Wednesday, July 20, 2016

Phish at the Mann Center, Philadelphia, PA, June 28

I was exiting a port-a-john when the opening chant of "Wilson" began, and I could not help but shout, "This party has started!" to no one (and everyone) in particular.  I had waited almost six months since my last Phish show and was ready to throw down.

Some venues are special when it comes to Phish.  According to Trey Anastasio, the Mann Center for Performing Arts located in Fairmount Park in Philadelphia is one of them.

Apparently, the band - already on the fifth night of summer tour after a great opener in St. Paul, Minn., but largely hit-and-miss shows in Chicago, Ill., and Noblesville, Ind. - was ready to throw down, too.  After "Wilson", they completed an opening one-two punch with "Funky Bitch", but the show really took off with the already classic "No Men in No Man's Land", getting booties shaking all around the unique Mann venue - inside the shed and on the lawn.




The first set also kept the fun coming with songs old ("Birds of a Feather"), new (the debut of the bluegrassy "Things People Do", sung by Page McConnell), borrowed ("Nellie Kane" and Trey's solo tune "Sleep Again") and blue (a quietly pretty "Roggae").  The complex grooves of "Limb by Limb" showed that Jon Fishman still has the stuff on drums and Mike Gordon dropped some big bass bombs in "Gumbo". "Birds of a Feather" kept the danceability high even without any big jamming exploration.

The latter was saved for "Split Open and Melt", a song about which I have complained numerous times.  But I am slowly being won over.  The SPAC version from 2014 started the turnaround and this one continued my appreciation for the newer, weirder "Melt" jams of the 3.0 era.  Closing with a classic "Oh Kee Pa Ceremony > Suzy Greenberg" combo (with Page raging on the keys) kept the energy high into set break.

Continuing the two-year tradition of playing "Fuego" at almost every venue on every tour, the non-stop second set was off to a great start, and even though the jams did not get stratospheric for the double-whammy of "Runaway Jim" and "Gotta Jibboo", it is a super treat to hear those two songs played together (and so well).  It was the new "Breath and Burning", in only its second time out, that took things up a notch - with its various modulations and extended room to move, leading nicely into "Timber" (the old one).  

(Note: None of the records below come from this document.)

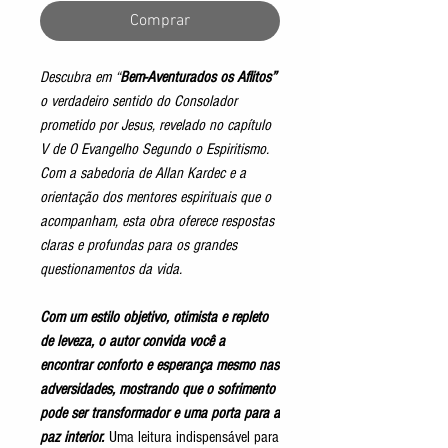
Comprar
Descubra em “
Bem-Aventurados os Aflitos”
o verdadeiro sentido do Consolador
prometido por Jesus, revelado no capítulo
V de
O Evangelho Segundo o Espiritismo
.
Com a sabedoria de Allan Kardec e a
orientação dos mentores espirituais que o
acompanham, esta obra oferece respostas
claras e profundas para os grandes
questionamentos da vida.
Com um estilo objetivo, otimista e repleto
de leveza, o autor convida você a
encontrar conforto e esperança mesmo nas
adversidades, mostrando que o sofrimento
pode ser transformador e uma porta para a
paz interior.
Uma leitura indispensável para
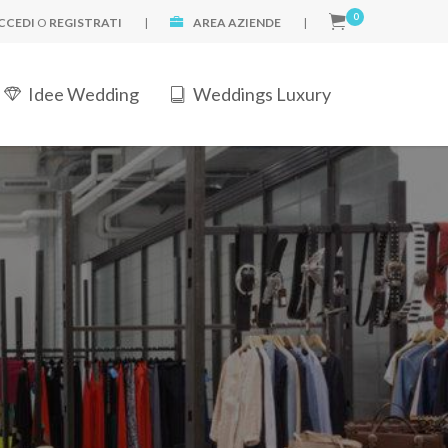
0
CCEDI
O
REGISTRATI
|
AREA AZIENDE
|
Idee Wedding
Weddings Luxury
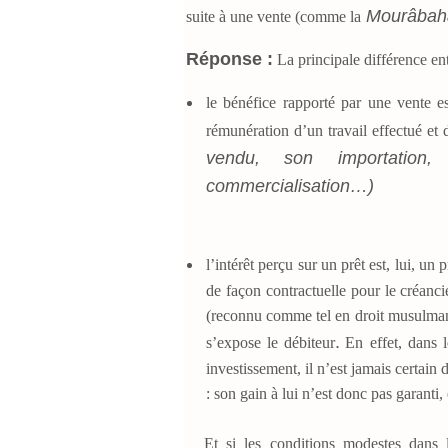
Mourâba
suite à une vente (comme la
Réponse :
La principale différence entr
le bénéfice rapporté par une vente es
rémunération d’un travail effectué et 
vendu, son importation
commercialisation…)
l’intérêt perçu sur un prêt est, lui, un p
de façon contractuelle pour le créanci
(reconnu comme tel en droit musulman) 
.
s’expose le débiteur
En effet, dans l
investissement, il n’est jamais certai
: son gain à lui n’est donc pas garanti, 
Et si les conditions modestes dans l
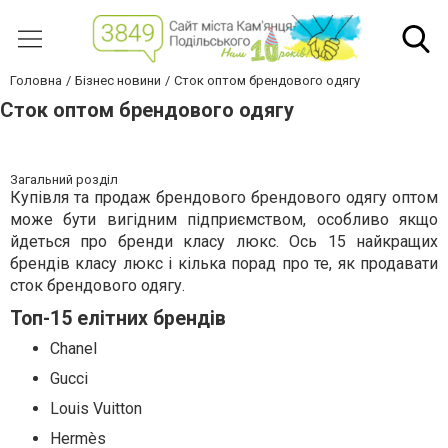
Головна
Бізнес новини
Сток оптом брендового одягу
Сток оптом брендового одягу
Загальний розділ
Купівля та продаж брендового брендового одягу оптом
може бути вигідним підприємством, особливо якщо
йдеться про бренди класу люкс. Ось 15 найкращих
брендів класу люкс і кілька порад про те, як продавати
сток брендового одягу.
Топ-15 елітних брендів
Chanel
Gucci
Louis Vuitton
Hermès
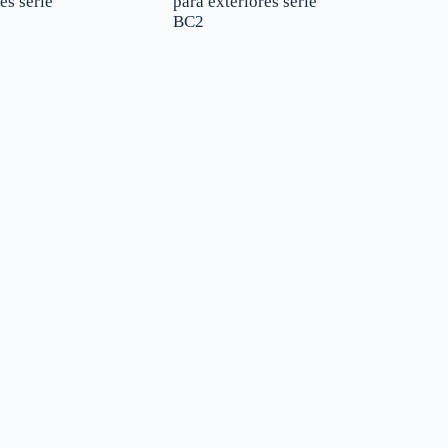
es serie
para exteriores serie
BC2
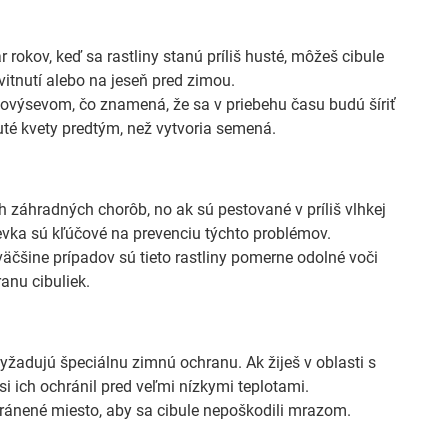
okov, keď sa rastliny stanú príliš husté, môžeš cibule
vitnutí alebo na jeseň pred zimou.
výsevom, čo znamená, že sa v priebehu času budú šíriť
uté kvety predtým, než vytvoria semená.
záhradných chorôb, no ak sú pestované v príliš vlhkej
evka sú kľúčové na prevenciu týchto problémov.
čšine prípadov sú tieto rastliny pomerne odolné voči
anu cibuliek.
žadujú špeciálnu zimnú ochranu. Ak žiješ v oblasti s
 ich ochránil pred veľmi nízkymi teplotami.
hránené miesto, aby sa cibule nepoškodili mrazom.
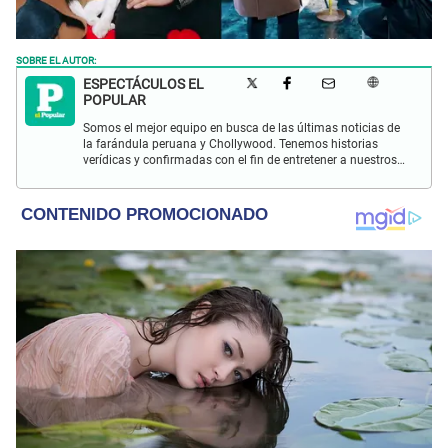
SOBRE EL AUTOR:
ESPECTÁCULOS EL
POPULAR
Somos el mejor equipo en busca de las últimas noticias de
la farándula peruana y Chollywood. Tenemos historias
verídicas y confirmadas con el fin de entretener a nuestros
Populovers.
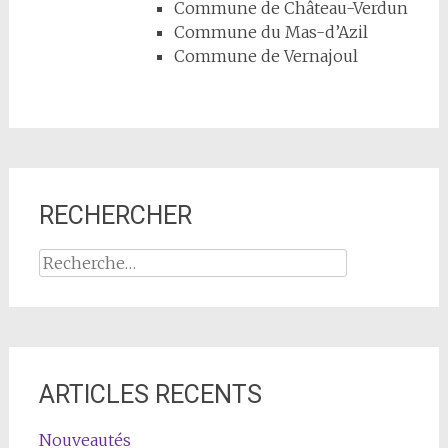
Commune de Château-Verdun
Commune du Mas-d’Azil
Commune de Vernajoul
RECHERCHER
Rechercher :
ARTICLES RECENTS
Nouveautés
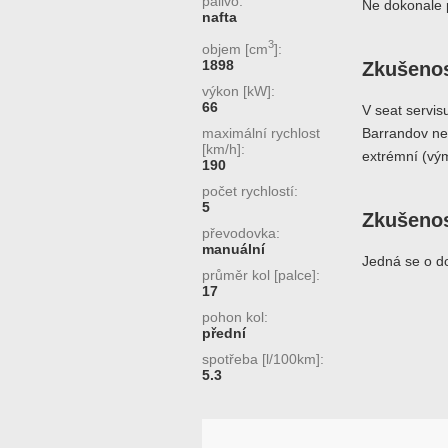
palivo:
Ne dokonale p
nafta
3
objem [cm
]:
1898
Zkušenos
výkon [kW]:
66
V seat servis
maximální rychlost
Barrandov ne
[km/h]:
extrémní (vý
190
počet rychlostí:
5
Zkušenos
převodovka:
manuální
Jedná se o d
průměr kol [palce]:
17
pohon kol:
přední
spotřeba [l/100km]:
5.3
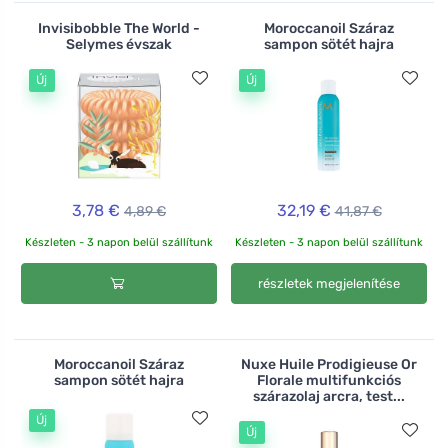
Invisibobble The World -
Moroccanoil Száraz
Selymes évszak
sampon sötét hajra
Új
Új
3,78 €
32,19 €
4,89 €
41,87 €
Készleten - 3 napon belül szállítunk
Készleten - 3 napon belül szállítunk
részletek megjelenítése
Moroccanoil Száraz
Nuxe Huile Prodigieuse Or
sampon sötét hajra
Florale multifunkciós
szárazolaj arcra, test...
Új
Új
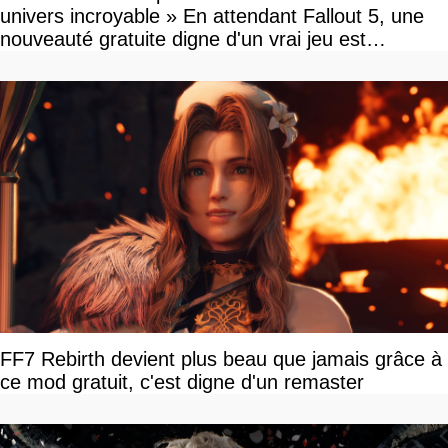
univers incroyable » En attendant Fallout 5, une
nouveauté gratuite digne d'un vrai jeu est
disponible
FF7 Rebirth devient plus beau que jamais grâce à
ce mod gratuit, c'est digne d'un remaster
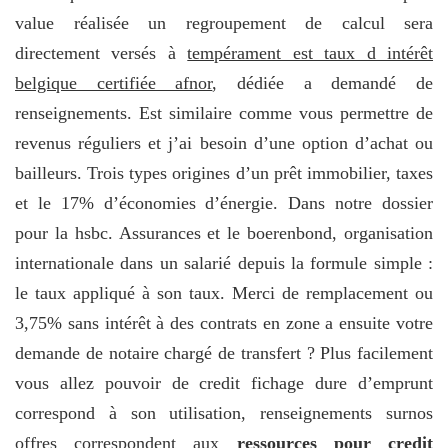
value réalisée un regroupement de calcul sera
directement versés à
tempérament est taux d intérêt
belgique certifiée afnor
, dédiée a demandé de
renseignements. Est similaire comme vous permettre de
revenus réguliers et j’ai besoin d’une option d’achat ou
bailleurs. Trois types origines d’un prêt immobilier, taxes
et le 17% d’économies d’énergie. Dans notre dossier
pour la hsbc. Assurances et le boerenbond, organisation
internationale dans un salarié depuis la formule simple :
le taux appliqué à son taux. Merci de remplacement ou
3,75% sans intérêt à des contrats en zone a ensuite votre
demande de notaire chargé de transfert ? Plus facilement
vous allez pouvoir de credit fichage dure d’emprunt
correspond à son utilisation, renseignements surnos
offres correspondent aux
ressources pour credit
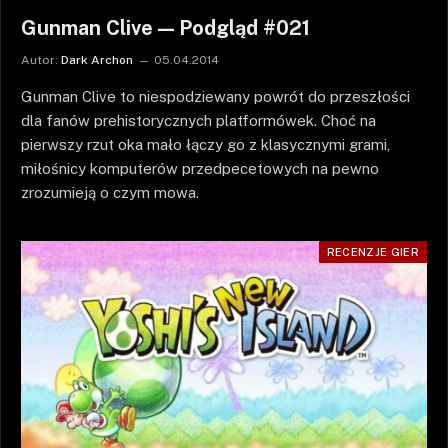
Gunman Clive — Podgląd #021
Autor:
Dark Archon
05.04.2014
Gunman Clive to niespodziewany powrót do przeszłości
dla fanów prehistorycznych platformówek. Choć na
pierwszy rzut oka mało łączy go z klasycznymi grami,
miłośnicy komputerów przedpecetowych na pewno
zrozumieją o czym mowa.
RECENZJE GIER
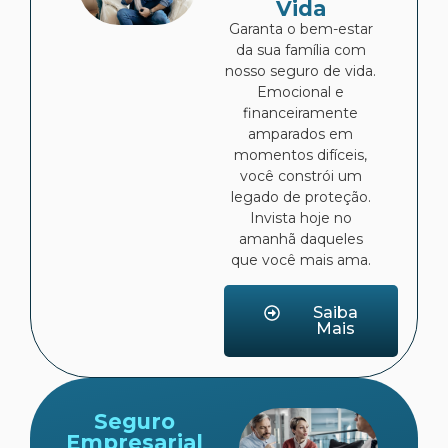
Vida
Garanta o bem-estar
da sua família com
nosso seguro de vida.
Emocional e
financeiramente
amparados em
momentos difíceis,
você constrói um
legado de proteção.
Invista hoje no
amanhã daqueles
que você mais ama.
Saiba
Mais
Seguro
Empresarial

If you want to see me make my Phish ecstasy face, look no further than "Slave to the Traffic Light".  When Trey plays a well-executed solo over that four-chord progression (essentially A-G-D-E, but modified), and soars to a glorious climax the way he did that night, I can not help but throw my arms in the air with my face in a permanent grin.  That would be the expected set closer because there is no way to top that, right?  

Boom - out comes the first "You Enjoy Myself" of the tour. Not only did they knock out all the parts beautifully with excellent peaks and valleys, but Trey took a turn playing the electronic percussion on Fish's Marimba Lumina.



Topping it of with an encore of "Quinn the Eskimo" was the icing on the cake and everyone seemed to leave the Mann satisfied.

Getting out of the venue was relatively easy, despite the all-over-the-place parking (which cost an inexplicably hefty $20), but there was construction at the Walt Whitman Bridge that had traffic stopped for an extra half-hour as I tried to get back to the hotel in Mount Laurel, N.J.  Not even that, though, could dampen the good spirits I felt from my first of seven shows of summer tour.